### [Selected passage]
■ ■ ■ ■

Click HERE to Register for our FREE Live Q&A Monday April 15 at 7:00 pm CT!
Search
Close this search box.

Complementarian vs. Egalitarian

Complementarian vs. Egalitarian

Entire books have been written about complementarianism and egalitarianism and their respective claims to being the most “biblical.” I’m not here to get wordy with you. I’m not going to explore the bazillion nuances. I’m not interested in an online discussion. This is my sandbox, and you’re here for some reason. I’m gonna tell you about how I operate in my sandbox, and if you want to stick around and play, feel free. If you don’t like my sandbox story – take your pail and shovel and find your own sandbox.

I’m going to tell you how I see it, as a 25-year survivor of what some would call a  complementarian marriage and a current explorer in the new (to me) world of marriage with who some would call an egalitarian man. And when I’m done sharing my personal opinion, you can do whatever you want to with it.

First, I want to get one thing straight. In both complementarian and egalitarian marriages, there is a person with a penis and a person without one. Some call this a gender distinction and want to create all kinds of arguments around it. But isn’t it pretty simple? Think of Dr. Seuss’s Sneetches. Some had stars on their bellies and others had none “upon thars.”

Nobody is saying the genders are a blur of confusion in either of these two supposed marriage options for Christians. God made some female humans and some male humans. These differences are important for procreation and pleasure. Beyond that, they are human beings made in the image of God. Star or no star. This post isn’t going to explore what is reasonably obvious to the average humanoid.

Complementarianism

A complementarian marriage, in a nutshell, is when there are clear gender roles based on whether or not you have a star on your belly. If you’ve got a star, you get to be what boss-dependent humans call a boss. If you don’t, you get to be the one who obeys the boss. Because everyone knows a boss can’t be a boss without someone to boss. Get to your places, everyone! This is how the world goes around!

Add to this complementarian narrative specific “boss” type roles for star bellies and specific “unboss type” roles for those without. If you’ve got a star, you can be a doctor or a lawyer or a professor or a pastor or a deacon or whatever you want to be. Your star automatically qualifies you for these “boss” type roles.

■ ■ ■ ■

### [Task to complete]
Continue the post on complementarian and egalitarian marriage, starting right after its final sentence.

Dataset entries
■ ■ ■ ■

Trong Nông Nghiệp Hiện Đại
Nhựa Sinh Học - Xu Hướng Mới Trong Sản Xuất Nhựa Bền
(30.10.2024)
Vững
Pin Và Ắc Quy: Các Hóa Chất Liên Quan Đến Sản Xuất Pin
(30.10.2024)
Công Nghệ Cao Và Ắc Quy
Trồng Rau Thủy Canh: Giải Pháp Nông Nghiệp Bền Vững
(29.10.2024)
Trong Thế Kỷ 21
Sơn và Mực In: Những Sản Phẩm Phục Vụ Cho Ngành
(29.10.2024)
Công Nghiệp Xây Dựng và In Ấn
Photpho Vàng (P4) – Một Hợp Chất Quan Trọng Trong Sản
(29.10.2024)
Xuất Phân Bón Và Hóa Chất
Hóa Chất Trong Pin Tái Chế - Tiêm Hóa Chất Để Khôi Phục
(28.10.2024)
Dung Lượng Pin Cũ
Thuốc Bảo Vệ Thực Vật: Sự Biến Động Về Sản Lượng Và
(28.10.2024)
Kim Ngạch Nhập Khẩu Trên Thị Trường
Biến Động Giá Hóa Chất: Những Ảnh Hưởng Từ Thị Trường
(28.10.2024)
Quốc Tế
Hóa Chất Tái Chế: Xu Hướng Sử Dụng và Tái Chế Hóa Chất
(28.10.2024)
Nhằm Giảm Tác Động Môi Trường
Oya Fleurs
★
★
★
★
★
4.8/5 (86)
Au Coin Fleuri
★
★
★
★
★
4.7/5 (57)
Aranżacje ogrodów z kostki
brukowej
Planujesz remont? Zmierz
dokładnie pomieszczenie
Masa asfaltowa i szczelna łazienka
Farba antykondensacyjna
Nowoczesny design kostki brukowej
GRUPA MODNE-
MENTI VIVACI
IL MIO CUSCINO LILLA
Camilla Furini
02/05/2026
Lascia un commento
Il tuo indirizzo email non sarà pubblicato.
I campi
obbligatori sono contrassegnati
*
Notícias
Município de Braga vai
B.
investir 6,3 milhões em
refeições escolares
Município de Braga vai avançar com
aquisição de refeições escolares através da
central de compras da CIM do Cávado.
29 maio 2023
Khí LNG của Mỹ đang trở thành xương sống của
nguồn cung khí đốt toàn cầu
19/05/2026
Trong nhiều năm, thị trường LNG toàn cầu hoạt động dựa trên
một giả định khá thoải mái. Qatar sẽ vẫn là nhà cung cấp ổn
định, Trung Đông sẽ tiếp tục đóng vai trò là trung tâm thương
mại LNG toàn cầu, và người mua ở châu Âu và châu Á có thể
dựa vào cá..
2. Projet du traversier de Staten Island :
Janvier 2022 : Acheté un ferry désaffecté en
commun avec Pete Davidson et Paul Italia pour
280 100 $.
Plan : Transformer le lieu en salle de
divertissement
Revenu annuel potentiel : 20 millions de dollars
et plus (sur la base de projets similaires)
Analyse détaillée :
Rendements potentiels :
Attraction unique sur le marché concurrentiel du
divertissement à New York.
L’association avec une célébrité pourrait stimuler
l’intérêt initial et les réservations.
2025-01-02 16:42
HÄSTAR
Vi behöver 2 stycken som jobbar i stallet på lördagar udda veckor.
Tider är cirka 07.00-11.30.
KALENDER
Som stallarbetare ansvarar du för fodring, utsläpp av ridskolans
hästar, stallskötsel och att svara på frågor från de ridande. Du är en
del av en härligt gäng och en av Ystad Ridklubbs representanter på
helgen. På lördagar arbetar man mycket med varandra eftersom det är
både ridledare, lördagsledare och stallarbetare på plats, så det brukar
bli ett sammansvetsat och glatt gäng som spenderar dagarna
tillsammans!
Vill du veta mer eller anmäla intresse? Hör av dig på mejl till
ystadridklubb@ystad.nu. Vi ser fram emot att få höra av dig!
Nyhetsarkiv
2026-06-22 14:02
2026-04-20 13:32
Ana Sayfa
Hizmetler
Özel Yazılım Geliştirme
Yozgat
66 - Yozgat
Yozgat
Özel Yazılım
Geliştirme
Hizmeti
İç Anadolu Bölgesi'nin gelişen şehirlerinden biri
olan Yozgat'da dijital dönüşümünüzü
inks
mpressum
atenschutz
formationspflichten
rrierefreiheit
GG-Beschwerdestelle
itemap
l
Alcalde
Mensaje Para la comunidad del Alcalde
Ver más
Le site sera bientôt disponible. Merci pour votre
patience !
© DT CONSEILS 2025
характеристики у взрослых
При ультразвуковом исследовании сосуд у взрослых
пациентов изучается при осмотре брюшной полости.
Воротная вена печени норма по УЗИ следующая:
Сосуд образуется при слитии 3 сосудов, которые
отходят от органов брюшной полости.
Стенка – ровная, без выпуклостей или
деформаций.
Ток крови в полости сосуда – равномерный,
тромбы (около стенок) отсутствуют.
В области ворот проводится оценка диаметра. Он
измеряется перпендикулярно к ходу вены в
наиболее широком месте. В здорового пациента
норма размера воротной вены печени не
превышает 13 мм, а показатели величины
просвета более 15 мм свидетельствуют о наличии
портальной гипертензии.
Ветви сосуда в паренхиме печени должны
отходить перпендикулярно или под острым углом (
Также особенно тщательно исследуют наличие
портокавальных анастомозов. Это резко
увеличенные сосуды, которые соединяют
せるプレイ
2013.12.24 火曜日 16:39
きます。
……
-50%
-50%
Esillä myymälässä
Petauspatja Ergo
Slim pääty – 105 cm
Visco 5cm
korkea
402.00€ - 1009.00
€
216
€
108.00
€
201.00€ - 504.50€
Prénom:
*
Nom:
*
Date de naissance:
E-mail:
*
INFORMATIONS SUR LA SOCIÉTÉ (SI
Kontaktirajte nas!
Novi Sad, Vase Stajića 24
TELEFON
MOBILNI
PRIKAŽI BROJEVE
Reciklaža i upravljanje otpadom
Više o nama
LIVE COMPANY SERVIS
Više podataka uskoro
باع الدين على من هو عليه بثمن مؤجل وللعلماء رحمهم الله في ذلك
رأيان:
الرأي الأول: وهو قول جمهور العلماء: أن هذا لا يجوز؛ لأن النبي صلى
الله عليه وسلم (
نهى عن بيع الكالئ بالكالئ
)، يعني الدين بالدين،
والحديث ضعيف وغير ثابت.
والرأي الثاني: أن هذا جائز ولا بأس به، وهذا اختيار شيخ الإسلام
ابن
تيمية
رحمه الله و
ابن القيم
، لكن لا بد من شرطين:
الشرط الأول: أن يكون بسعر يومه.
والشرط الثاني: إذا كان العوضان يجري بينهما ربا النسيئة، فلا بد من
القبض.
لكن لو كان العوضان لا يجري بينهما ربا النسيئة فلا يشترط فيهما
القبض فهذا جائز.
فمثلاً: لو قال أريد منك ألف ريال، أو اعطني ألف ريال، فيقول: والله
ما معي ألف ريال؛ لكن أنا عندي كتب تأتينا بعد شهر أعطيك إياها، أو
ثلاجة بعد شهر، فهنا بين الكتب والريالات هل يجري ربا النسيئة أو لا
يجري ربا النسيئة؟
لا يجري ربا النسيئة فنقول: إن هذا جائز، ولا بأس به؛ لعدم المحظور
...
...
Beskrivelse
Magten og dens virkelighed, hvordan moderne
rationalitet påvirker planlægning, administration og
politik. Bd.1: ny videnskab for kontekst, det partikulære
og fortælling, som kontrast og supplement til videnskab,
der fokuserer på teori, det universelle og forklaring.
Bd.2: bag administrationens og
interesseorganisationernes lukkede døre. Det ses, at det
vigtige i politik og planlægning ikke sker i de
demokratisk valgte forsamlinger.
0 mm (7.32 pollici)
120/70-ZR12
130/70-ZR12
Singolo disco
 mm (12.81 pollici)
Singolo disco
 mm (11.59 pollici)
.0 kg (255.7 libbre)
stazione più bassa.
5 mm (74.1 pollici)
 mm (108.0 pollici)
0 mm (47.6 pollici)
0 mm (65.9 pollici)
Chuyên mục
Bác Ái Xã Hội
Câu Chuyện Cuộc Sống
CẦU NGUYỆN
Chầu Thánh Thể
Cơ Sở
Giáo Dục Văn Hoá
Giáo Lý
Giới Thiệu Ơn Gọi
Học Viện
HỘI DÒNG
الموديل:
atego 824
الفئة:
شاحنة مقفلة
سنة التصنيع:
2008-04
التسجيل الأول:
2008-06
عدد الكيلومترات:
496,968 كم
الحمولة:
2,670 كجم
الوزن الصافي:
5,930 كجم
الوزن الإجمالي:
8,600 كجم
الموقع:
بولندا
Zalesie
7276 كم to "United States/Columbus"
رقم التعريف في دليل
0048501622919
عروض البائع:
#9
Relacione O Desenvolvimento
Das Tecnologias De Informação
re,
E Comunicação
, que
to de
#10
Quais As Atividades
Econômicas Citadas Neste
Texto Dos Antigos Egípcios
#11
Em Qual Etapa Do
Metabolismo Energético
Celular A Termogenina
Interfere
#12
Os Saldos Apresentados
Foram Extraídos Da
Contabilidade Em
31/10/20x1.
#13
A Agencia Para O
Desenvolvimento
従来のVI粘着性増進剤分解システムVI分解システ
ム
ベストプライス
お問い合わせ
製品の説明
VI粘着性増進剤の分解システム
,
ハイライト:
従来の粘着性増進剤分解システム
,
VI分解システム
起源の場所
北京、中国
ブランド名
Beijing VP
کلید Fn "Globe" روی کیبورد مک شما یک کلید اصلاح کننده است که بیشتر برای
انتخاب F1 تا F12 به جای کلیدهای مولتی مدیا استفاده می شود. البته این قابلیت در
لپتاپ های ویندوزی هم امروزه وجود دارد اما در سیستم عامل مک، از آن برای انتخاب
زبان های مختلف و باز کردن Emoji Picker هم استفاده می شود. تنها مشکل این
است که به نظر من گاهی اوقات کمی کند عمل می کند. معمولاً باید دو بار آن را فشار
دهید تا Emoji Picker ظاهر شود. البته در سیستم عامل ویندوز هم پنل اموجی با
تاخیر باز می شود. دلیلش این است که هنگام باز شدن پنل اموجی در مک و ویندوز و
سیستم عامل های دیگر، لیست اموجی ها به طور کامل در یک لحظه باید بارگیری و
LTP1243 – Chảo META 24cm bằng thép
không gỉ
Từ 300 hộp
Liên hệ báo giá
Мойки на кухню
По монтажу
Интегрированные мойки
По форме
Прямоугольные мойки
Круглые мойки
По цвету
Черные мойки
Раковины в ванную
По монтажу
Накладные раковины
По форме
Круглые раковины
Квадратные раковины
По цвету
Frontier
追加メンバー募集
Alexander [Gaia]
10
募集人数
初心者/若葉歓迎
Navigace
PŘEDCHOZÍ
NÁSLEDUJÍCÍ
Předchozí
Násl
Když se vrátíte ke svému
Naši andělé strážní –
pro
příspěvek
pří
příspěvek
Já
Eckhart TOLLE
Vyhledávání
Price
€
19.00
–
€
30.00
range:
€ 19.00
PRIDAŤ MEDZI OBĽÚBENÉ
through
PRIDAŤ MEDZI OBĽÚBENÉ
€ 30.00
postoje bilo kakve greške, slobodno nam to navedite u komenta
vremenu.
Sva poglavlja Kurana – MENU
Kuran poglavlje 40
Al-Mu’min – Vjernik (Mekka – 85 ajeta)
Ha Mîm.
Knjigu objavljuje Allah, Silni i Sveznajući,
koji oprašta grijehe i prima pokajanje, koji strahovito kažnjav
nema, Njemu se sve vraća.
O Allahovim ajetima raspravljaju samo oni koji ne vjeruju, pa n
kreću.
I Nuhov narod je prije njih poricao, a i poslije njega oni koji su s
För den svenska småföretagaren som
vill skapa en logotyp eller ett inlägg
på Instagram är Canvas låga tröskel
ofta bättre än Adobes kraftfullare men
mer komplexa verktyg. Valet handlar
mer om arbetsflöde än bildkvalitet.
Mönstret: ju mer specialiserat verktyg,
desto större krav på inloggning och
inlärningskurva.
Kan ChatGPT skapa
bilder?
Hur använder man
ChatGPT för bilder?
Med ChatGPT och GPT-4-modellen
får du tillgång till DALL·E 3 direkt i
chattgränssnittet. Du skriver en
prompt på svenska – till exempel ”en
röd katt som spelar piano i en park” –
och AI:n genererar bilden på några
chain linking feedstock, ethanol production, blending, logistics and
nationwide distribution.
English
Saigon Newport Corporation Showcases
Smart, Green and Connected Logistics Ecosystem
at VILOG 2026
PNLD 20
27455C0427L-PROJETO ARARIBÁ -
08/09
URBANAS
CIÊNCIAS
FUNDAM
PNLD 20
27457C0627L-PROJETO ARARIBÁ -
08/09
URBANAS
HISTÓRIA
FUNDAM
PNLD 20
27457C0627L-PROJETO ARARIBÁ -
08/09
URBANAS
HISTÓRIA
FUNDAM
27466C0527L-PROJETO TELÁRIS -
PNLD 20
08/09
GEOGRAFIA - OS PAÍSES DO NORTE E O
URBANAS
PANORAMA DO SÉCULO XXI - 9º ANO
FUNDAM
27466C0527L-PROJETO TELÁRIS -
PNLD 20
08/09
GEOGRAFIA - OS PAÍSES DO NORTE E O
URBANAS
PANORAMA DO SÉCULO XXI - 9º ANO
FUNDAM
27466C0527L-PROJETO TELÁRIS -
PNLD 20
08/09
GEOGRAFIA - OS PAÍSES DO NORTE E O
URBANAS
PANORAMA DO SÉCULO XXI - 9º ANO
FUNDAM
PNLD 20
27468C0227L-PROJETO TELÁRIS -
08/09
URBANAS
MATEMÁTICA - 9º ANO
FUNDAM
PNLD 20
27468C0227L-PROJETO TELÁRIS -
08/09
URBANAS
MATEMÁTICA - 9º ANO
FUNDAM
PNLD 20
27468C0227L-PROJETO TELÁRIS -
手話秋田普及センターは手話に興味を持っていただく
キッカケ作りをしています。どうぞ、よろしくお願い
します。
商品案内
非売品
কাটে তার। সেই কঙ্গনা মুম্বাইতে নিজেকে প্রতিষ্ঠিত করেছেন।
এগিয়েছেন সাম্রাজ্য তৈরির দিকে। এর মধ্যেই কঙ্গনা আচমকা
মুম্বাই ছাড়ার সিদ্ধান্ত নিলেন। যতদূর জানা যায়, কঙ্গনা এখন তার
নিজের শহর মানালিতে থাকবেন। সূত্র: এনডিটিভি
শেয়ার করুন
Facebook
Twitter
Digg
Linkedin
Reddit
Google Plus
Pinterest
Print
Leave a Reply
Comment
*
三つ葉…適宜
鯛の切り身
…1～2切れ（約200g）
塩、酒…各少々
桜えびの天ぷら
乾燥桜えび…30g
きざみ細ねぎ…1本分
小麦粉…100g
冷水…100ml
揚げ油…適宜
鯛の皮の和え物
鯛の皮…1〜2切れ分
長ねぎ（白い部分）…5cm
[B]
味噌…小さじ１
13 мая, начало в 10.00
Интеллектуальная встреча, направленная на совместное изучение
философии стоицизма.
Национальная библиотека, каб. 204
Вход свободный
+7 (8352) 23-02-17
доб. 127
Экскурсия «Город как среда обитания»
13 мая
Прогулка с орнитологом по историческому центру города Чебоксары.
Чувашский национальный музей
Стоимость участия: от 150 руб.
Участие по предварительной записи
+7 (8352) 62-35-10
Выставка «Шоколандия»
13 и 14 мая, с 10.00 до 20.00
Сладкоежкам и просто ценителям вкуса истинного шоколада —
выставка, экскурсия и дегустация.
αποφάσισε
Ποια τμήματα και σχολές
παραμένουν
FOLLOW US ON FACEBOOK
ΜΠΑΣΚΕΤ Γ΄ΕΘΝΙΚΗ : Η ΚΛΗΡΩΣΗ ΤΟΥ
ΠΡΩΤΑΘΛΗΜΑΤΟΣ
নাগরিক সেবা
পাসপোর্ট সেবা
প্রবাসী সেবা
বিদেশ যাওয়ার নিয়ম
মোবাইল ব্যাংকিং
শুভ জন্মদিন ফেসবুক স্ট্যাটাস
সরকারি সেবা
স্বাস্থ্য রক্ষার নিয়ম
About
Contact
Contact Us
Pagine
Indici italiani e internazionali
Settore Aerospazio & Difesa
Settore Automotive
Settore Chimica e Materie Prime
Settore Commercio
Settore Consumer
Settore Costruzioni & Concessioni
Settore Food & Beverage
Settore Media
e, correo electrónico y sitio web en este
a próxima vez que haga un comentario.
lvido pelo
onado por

■ ■ ■ ■

### [Task result]
If you don’t have a star, you can be a mom, a Sunday School teacher, a nursery worker, a kitchen helper, a midwife, or a pastor’s wife. In complementarian circles, if you let on that you’d like to work full time as a pastor or a CEO of a company, you are reminded that you don’t have a star, and you’re told to submit to the star belly sneetches who are obviously more equipped than you.

Can’t you see that shining star peeking through?

Complementarian vs. Egalitarian

Egalitarianism

In an egalitarian marriage it doesn’t matter whether you have a star or not. You can be who you are on the inside. Your star or lack thereof doesn’t define you. God defines you. Who you actually are and how you’re actually wired defines you. The stars are just there (or not there) to teach humanoids everywhere that we need one another regardless of gender or race or class or any other human distinction that is blown out of proportion so some humans can be bosses over others.

I think these terms, complementarian and egalitarian, are tired and no longer useful. We don’t need to sound like a bunch of pretentious @&&holes throwing around highfalutin words because we like ourselves when we do. I propose throwing out the smug verbage and adopting simple words that are used in the Bible instead. Is that biblical enough for everyone?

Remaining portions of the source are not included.